Automation of iPSC Workflow

The CellXpress.ai Automated Cell Culture System is a workcell for automated 2D and 3D cell culture. The system includes an automated imager, liquid handler, and incubator controlled by a unified AI powered software environment. The cell culture growth was monitored by periodic imaging and analysis. Automated decision- making was utilized to trigger passaging, and to notify the user of assay milestones or required intervention (e.g. refill consumables).

Cell culture protocols

IPSCs (ATCC 201B7) were cultured in Vitronectin (STEMCELL Technologies) in 6-well plates and passaged according to the STEMCELL Technologies protocols

for cluster or single-cell passaging. Here we present a description of cluster passaging method.¹

Cell imaging and image analysis

Transmitted light images were acquired on the CellXpress.ai system using 4x or 2x magnifications. The CellXpress.ai system software was used for all analysis. Image analysis was done using pre-trained machine-learning protocols with IN Carta® Image Analysis Software.

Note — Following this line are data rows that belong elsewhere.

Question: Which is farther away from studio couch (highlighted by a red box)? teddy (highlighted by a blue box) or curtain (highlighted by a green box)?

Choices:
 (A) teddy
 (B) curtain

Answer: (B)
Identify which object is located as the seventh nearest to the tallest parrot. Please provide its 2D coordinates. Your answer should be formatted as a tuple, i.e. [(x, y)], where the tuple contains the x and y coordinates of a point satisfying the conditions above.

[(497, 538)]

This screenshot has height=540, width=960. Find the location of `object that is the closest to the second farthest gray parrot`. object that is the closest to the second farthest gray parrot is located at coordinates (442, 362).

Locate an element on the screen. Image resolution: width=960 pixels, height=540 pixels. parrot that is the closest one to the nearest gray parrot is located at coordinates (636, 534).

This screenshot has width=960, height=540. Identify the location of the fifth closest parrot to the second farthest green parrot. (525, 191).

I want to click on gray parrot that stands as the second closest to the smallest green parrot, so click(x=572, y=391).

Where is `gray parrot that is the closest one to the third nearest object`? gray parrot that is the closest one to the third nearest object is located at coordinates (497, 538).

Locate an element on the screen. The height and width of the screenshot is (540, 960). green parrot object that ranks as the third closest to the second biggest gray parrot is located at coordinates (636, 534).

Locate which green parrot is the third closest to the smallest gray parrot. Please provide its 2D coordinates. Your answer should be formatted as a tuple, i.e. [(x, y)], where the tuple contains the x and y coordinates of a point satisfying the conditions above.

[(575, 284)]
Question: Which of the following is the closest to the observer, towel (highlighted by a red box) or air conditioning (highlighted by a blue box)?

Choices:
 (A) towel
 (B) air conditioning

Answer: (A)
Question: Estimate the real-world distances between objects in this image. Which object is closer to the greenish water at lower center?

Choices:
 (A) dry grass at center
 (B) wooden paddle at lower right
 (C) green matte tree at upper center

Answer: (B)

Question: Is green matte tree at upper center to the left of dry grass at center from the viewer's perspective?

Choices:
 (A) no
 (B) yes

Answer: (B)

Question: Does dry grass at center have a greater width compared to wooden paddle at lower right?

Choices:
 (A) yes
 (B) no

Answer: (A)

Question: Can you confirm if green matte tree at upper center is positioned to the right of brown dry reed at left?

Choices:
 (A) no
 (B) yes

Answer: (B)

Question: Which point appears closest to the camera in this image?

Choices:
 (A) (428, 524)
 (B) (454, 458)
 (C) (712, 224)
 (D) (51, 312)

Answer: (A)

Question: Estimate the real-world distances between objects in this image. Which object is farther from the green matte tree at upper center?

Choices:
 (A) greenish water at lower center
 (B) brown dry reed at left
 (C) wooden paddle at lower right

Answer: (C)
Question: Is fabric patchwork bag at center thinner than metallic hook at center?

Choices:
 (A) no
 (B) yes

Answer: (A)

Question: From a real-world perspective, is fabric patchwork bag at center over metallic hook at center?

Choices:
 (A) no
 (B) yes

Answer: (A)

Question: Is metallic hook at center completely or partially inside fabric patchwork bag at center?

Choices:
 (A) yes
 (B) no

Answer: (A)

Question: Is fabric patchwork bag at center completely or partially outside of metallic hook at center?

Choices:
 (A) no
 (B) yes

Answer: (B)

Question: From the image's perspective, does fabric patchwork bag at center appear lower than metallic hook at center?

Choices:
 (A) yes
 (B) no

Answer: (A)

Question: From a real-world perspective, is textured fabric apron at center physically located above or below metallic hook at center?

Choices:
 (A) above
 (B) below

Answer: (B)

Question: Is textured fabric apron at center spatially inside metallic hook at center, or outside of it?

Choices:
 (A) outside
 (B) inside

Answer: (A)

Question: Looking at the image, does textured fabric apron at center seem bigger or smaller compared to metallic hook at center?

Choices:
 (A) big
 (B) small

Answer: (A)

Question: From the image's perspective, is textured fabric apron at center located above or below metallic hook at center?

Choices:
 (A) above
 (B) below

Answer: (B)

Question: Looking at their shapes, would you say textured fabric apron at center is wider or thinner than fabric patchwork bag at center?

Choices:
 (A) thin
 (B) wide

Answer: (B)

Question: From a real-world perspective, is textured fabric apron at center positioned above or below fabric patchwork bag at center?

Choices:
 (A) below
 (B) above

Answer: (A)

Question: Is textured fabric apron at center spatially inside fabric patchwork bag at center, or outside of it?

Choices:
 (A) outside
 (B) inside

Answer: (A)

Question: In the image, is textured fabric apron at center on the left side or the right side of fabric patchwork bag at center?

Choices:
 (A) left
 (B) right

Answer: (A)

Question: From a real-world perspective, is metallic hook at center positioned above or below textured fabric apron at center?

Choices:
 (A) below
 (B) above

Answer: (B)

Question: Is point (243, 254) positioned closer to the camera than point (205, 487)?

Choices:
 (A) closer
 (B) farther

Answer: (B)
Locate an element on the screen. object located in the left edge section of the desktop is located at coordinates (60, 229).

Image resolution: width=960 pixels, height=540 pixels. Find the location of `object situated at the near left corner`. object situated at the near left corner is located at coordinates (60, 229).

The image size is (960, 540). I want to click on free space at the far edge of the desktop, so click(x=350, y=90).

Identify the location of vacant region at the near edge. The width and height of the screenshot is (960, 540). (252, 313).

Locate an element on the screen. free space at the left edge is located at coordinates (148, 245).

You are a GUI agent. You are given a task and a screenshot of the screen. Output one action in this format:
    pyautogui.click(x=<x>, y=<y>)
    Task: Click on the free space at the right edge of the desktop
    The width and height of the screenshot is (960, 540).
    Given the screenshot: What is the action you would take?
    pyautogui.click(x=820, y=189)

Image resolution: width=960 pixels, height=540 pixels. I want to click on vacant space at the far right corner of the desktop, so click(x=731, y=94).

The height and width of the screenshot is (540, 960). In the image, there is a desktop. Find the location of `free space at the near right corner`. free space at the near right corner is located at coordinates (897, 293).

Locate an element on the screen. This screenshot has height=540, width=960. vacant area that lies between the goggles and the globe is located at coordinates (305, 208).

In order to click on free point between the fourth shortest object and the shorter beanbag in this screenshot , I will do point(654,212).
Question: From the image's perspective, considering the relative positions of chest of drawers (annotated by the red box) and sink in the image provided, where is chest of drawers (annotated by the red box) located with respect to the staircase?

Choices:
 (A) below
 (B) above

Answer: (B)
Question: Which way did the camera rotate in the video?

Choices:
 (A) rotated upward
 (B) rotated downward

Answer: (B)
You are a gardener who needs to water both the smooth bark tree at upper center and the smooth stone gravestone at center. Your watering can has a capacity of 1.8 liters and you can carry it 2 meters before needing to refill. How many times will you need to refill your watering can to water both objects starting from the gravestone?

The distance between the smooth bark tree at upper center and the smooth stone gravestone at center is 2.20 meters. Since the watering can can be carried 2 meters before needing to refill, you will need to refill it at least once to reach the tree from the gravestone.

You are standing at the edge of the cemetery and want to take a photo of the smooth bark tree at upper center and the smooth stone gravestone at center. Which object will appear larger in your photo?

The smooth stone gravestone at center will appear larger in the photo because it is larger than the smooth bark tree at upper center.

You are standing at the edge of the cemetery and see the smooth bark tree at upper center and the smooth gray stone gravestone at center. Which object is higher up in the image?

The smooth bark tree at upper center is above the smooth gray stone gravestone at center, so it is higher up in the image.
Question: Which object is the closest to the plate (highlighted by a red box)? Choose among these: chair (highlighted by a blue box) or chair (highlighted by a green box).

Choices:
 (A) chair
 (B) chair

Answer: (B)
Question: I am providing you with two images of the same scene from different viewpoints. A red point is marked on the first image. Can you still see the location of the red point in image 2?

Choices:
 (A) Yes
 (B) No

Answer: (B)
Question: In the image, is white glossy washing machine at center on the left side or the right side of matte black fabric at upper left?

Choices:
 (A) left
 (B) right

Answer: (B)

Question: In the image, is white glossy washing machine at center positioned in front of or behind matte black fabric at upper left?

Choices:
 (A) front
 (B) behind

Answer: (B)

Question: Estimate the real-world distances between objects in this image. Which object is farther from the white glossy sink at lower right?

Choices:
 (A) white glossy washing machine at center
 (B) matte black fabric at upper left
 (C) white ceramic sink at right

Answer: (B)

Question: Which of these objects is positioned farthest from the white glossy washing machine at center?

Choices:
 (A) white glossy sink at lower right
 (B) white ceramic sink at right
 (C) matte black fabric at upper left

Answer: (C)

Automation of iPSC culture

Automated workflows enabled the following steps:

• Seeding iPSCs cultured in 6-well format
• Automated media exchanges (every 24h)
• Automated imaging/analysis (every 12h)
• Plotting of growth curves and assessment of confluency, colony size, and cell differentiation
• Automated iPSC passaging
• Decision-making for passaging based on imaging data

Figure 1. CellXpress.ai system components and functionality

Figure 2. Schematic diagram of automated iPSC culture

Figure 3. Steps of the organoid culture and passaging protocol

Automated procedure for fragment passaging of iPSC

iPSC culture was performed according to the basic STEMCELL Technologies recommended protocol for human iPSC cells. The following steps can be optimized depending on iPSC and specific applications.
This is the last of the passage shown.